### What to produce:
Whatever pictures appear, omit them, and repeat the data below exactly.

Saved entries

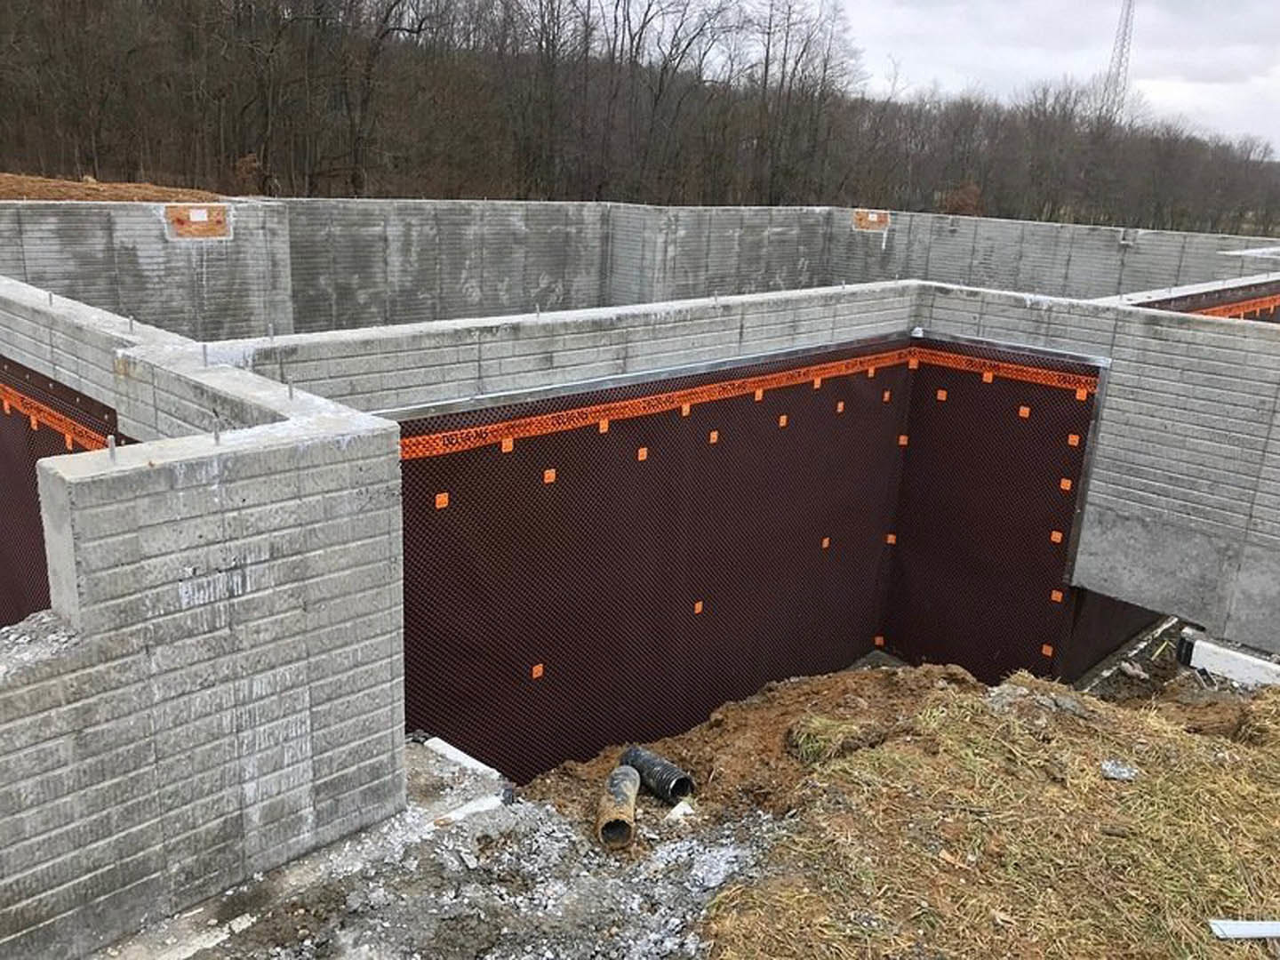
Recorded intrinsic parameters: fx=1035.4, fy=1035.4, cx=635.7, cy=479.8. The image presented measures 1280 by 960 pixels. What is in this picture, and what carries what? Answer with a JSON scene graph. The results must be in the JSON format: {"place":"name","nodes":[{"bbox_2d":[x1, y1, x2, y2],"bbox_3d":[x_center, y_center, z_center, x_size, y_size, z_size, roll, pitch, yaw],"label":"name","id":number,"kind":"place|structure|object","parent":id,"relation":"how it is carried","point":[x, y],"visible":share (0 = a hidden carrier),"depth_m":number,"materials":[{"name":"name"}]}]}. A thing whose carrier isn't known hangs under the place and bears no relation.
{"place":"outdoors","nodes":[
{"label":"outdoors","id":0,"kind":"place"},
{"bbox_2d":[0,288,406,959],"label":"concrete block wall","id":1,"kind":"structure","parent":0,"point":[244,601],"depth_m":3.40,"materials":[{"name":"grey concrete"}]},
{"bbox_2d":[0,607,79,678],"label":"gravel pile","id":2,"kind":"object","parent":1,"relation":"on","point":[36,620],"visible":0.52,"depth_m":3.11,"materials":[{"name":"grey gravel"}]},
{"bbox_2d":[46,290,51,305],"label":"bolt","id":3,"kind":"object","parent":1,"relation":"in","point":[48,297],"visible":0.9,"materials":[{"name":"grey metal"}]},
{"bbox_2d":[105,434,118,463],"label":"bolt","id":4,"kind":"object","parent":1,"relation":"in","point":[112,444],"visible":0.91,"depth_m":3.03,"materials":[{"name":"metal"}]},
{"bbox_2d":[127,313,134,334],"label":"bolt","id":5,"kind":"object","parent":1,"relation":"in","point":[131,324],"visible":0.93,"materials":[{"name":"grey metal"}]},
{"bbox_2d":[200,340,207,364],"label":"bolt","id":6,"kind":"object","parent":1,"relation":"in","point":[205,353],"visible":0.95,"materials":[{"name":"grey metal"}]},
{"bbox_2d":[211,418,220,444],"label":"bolt","id":7,"kind":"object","parent":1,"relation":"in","point":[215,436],"visible":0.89,"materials":[{"name":"grey metal"}]},
{"bbox_2d":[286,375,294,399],"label":"bolt","id":8,"kind":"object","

### Result of this exercise:
Recorded intrinsic parameters: fx=1035.4, fy=1035.4, cx=635.7, cy=479.8. The image presented measures 1280 by 960 pixels. What is in this picture, and what carries what? Answer with a JSON scene graph. The results must be in the JSON format: {"place":"name","nodes":[{"bbox_2d":[x1, y1, x2, y2],"bbox_3d":[x_center, y_center, z_center, x_size, y_size, z_size, roll, pitch, yaw],"label":"name","id":number,"kind":"place|structure|object","parent":id,"relation":"how it is carried","point":[x, y],"visible":share (0 = a hidden carrier),"depth_m":number,"materials":[{"name":"name"}]}]}. A thing whose carrier isn't known hangs under the place and bears no relation.
{"place":"outdoors","nodes":[
{"label":"outdoors","id":0,"kind":"place"},
{"bbox_2d":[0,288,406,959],"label":"concrete block wall","id":1,"kind":"structure","parent":0,"point":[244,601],"depth_m":3.40,"materials":[{"name":"grey concrete"}]},
{"bbox_2d":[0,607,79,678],"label":"gravel pile","id":2,"kind":"object","parent":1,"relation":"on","point":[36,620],"visible":0.52,"depth_m":3.11,"materials":[{"name":"grey gravel"}]},
{"bbox_2d":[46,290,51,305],"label":"bolt","id":3,"kind":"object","parent":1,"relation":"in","point":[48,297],"visible":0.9,"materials":[{"name":"grey metal"}]},
{"bbox_2d":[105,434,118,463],"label":"bolt","id":4,"kind":"object","parent":1,"relation":"in","point":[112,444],"visible":0.91,"depth_m":3.03,"materials":[{"name":"metal"}]},
{"bbox_2d":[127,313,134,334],"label":"bolt","id":5,"kind":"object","parent":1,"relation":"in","point":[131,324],"visible":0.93,"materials":[{"name":"grey metal"}]},
{"bbox_2d":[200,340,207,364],"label":"bolt","id":6,"kind":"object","parent":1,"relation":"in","point":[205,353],"visible":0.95,"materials":[{"name":"grey metal"}]},
{"bbox_2d":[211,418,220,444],"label":"bolt","id":7,"kind":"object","parent":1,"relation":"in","point":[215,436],"visible":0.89,"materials":[{"name":"grey metal"}]},
{"bbox_2d":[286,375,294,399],"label":"bolt","id":8,"kind":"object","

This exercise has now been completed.